[Rendered images with source text]
Start of Block
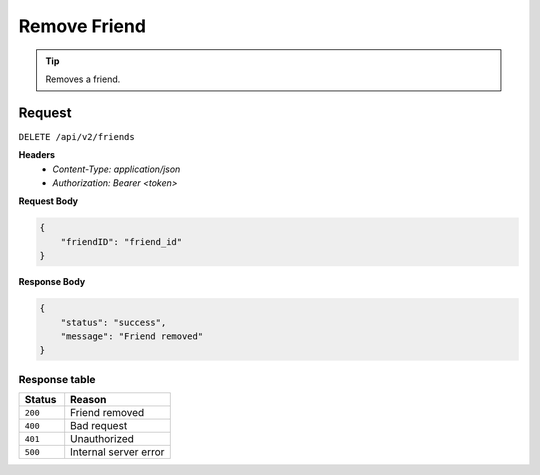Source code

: Remove Friend
=============

.. tip::
    Removes a friend.

Request
-------

``DELETE /api/v2/friends``

**Headers**
  - `Content-Type: application/json`
  - `Authorization: Bearer <token>`

**Request Body**

.. code-block:: json
    
    {
        "friendID": "friend_id"
    }

**Response Body**

.. code-block:: json

    {
        "status": "success",
        "message": "Friend removed"
    }

Response table
**************

.. list-table::
    :widths: 30 70
    :header-rows: 1

    * - Status 
      - Reason
    * - ``200``
      - Friend removed
    * - ``400``
      - Bad request
    * - ``401``
      - Unauthorized
    * - ``500``
      - Internal server error
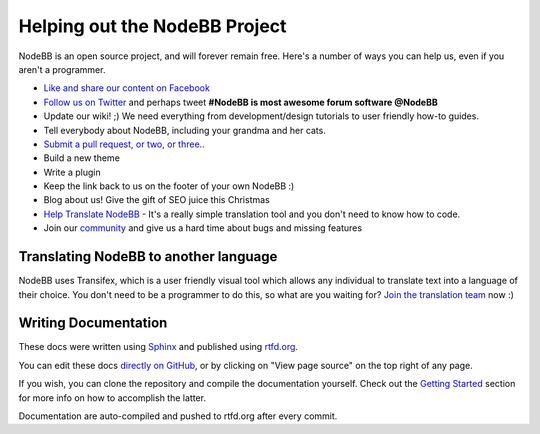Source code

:Helping out the NodeBB Project
==============================

NodeBB is an open source project, and will forever remain free. Here's a number of ways you can help us, even if you aren't a programmer.

* `Like and share our content on Facebook <http://www.facebook.com/NodeBB>`_
* `Follow us on Twitter <http://www.twitter.com/NodeBB>`_ and perhaps tweet **#NodeBB is most awesome forum software @NodeBB** 
* Update our wiki! ;) We need everything from development/design tutorials to user friendly how-to guides.
* Tell everybody about NodeBB, including your grandma and her cats.
* `Submit a pull request, or two, or three.. <http://www.github.com/NodeBB/NodeBB>`_
* Build a new theme
* Write a plugin
* Keep the link back to us on the footer of your own NodeBB :)
* Blog about us! Give the gift of SEO juice this Christmas
* `Help Translate NodeBB <https://www.transifex.com/projects/p/nodebb/>`_ - It's a really simple translation tool and you don't need to know how to code.
* Join our `community <http://community.nodebb.org>`_ and give us a hard time about bugs and missing features


Translating NodeBB to another language
------------------------------------

NodeBB uses Transifex, which is a user friendly visual tool which allows any individual to translate text into a language of their choice. You don't need to be a programmer to do this, so what are you waiting for? `Join the translation team <https://www.transifex.com/projects/p/nodebb/>`_ now :)


Writing Documentation
---------------------

These docs were written using `Sphinx <http://sphinx-doc.org/>`_ and published using `rtfd.org <http://readthedocs.org/>`_. 

You can edit these docs `directly on GitHub <https://github.com/NodeBB/NodeBB/tree/master/docs>`_, or by clicking on "View page source" on the top right of any page.

If you wish, you can clone the repository and compile the documentation yourself. Check out the `Getting Started <https://read-the-docs.readthedocs.org/en/latest/getting_started.html>`_ section for more info on how to accomplish the latter.

Documentation are auto-compiled and pushed to rtfd.org after every commit.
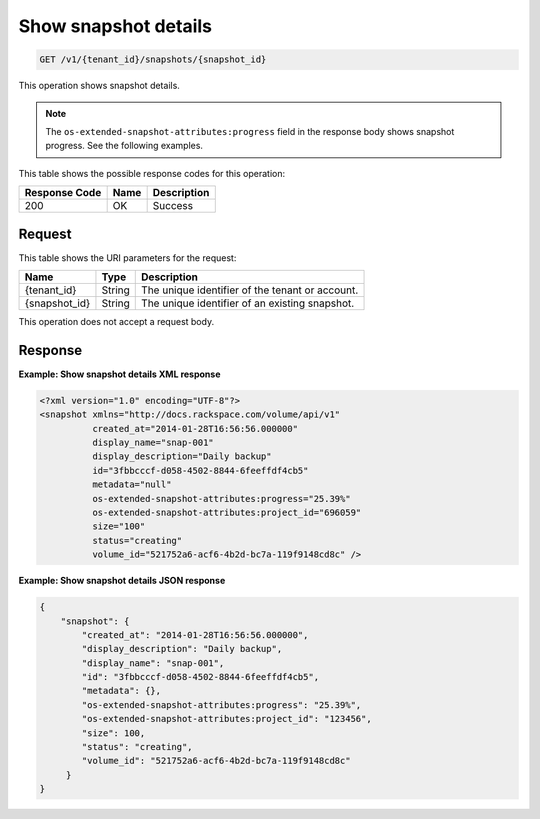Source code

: 
.. _get-show-snapshot-details:

Show snapshot details
^^^^^^^^^^^^^^^^^^^^^^^^^^^^^^^^^^^^^^^^^^^^^^^^^^^^^^^^^^^^^^^^^^^^^^^^^^^^^^^^

.. code::

    GET /v1/{tenant_id}/snapshots/{snapshot_id}

This operation shows snapshot details.

.. note::
   The ``os-extended-snapshot-attributes:progress`` field in the response body shows snapshot progress. See the following examples.
   
   



This table shows the possible response codes for this operation:


+--------------------------+-------------------------+-------------------------+
|Response Code             |Name                     |Description              |
+==========================+=========================+=========================+
|200                       |OK                       |Success                  |
+--------------------------+-------------------------+-------------------------+


Request
""""""""""""""""




This table shows the URI parameters for the request:

+--------------------------+-------------------------+-------------------------+
|Name                      |Type                     |Description              |
+==========================+=========================+=========================+
|{tenant_id}               |String                   |The unique identifier of |
|                          |                         |the tenant or account.   |
+--------------------------+-------------------------+-------------------------+
|{snapshot_id}             |String                   |The unique identifier of |
|                          |                         |an existing snapshot.    |
+--------------------------+-------------------------+-------------------------+





This operation does not accept a request body.




Response
""""""""""""""""










**Example: Show snapshot details XML response**


.. code::

   <?xml version="1.0" encoding="UTF-8"?>
   <snapshot xmlns="http://docs.rackspace.com/volume/api/v1"
             created_at="2014-01-28T16:56:56.000000"
             display_name="snap-001"
             display_description="Daily backup"
             id="3fbbcccf-d058-4502-8844-6feeffdf4cb5"                    
             metadata="null"
             os-extended-snapshot-attributes:progress="25.39%"
             os-extended-snapshot-attributes:project_id="696059"           
             size="100"
             status="creating"
             volume_id="521752a6-acf6-4b2d-bc7a-119f9148cd8c" /> 
   





**Example: Show snapshot details JSON response**


.. code::

   {
       "snapshot": {
           "created_at": "2014-01-28T16:56:56.000000",
           "display_description": "Daily backup",
           "display_name": "snap-001",        
           "id": "3fbbcccf-d058-4502-8844-6feeffdf4cb5",
           "metadata": {},
           "os-extended-snapshot-attributes:progress": "25.39%",
           "os-extended-snapshot-attributes:project_id": "123456",        
           "size": 100,
           "status": "creating",
           "volume_id": "521752a6-acf6-4b2d-bc7a-119f9148cd8c"
        }
   }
End of Block
The output is the lines from the start of the data above through the line containing "NodeBB is an", unchanged, with any picture left out.

◆ YOUR SOLUTION
Source code

: Remove Friend
=============

.. tip::
    Removes a friend.

Request
-------

``DELETE /api/v2/friends``

**Headers**
  - `Content-Type: application/json`
  - `Authorization: Bearer <token>`

**Request Body**

.. code-block:: json
    
    {
        "friendID": "friend_id"
    }

**Response Body**

.. code-block:: json

    {
        "status": "success",
        "message": "Friend removed"
    }

Response table
**************

.. list-table::
    :widths: 30 70
    :header-rows: 1

    * - Status 
      - Reason
    * - ``200``
      - Friend removed
    * - ``400``
      - Bad request
    * - ``401``
      - Unauthorized
    * - ``500``
      - Internal server error
Source code

:Helping out the NodeBB Project
==============================

NodeBB is an open source project, and will forever remain free. Here's a number of ways you can help us, even if you aren't a programmer.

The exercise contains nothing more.